<<<<

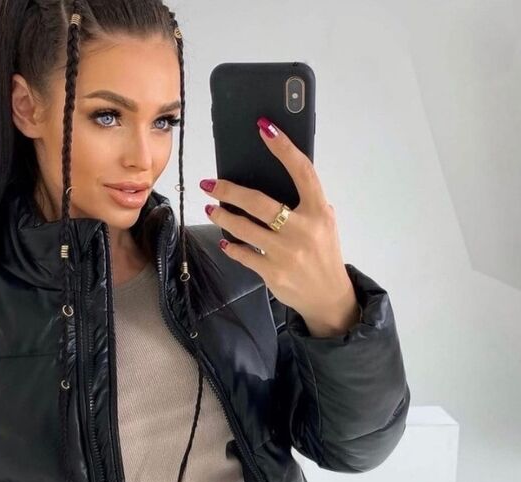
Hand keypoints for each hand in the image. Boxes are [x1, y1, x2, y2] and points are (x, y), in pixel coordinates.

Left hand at [199, 116, 360, 335]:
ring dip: (222, 217)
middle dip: (229, 191)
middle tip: (210, 184)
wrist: (328, 296)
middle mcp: (303, 230)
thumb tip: (277, 177)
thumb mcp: (325, 223)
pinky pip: (243, 254)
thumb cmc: (323, 253)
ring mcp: (286, 253)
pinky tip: (224, 240)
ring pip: (244, 228)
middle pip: (259, 203)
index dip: (283, 148)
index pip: (302, 172)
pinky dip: (231, 246)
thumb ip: (307, 202)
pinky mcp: (272, 273)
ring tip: (211, 208)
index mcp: (318, 211)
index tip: (265, 128)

>>>>

*Task brief:* Only the lines from the one with "thumb tip: (277, 177)" through the end of the listing should be output, exactly as they appear.

*Answer space:*
thumb tip: (277, 177)
thumb mcp: (325, 223)
pinky pip: (243, 254)
thumb cmc: (323, 253)
ring mcp: (286, 253)
pinky tip: (224, 240)
ring pip: (244, 228)
middle pip: (259, 203)
index dip: (283, 148)
index pip: (302, 172)
pinky dip: (231, 246)
thumb ip: (307, 202)
pinky mcp: (272, 273)
ring tip: (211, 208)
index mcp: (318, 211)
index tip: (265, 128)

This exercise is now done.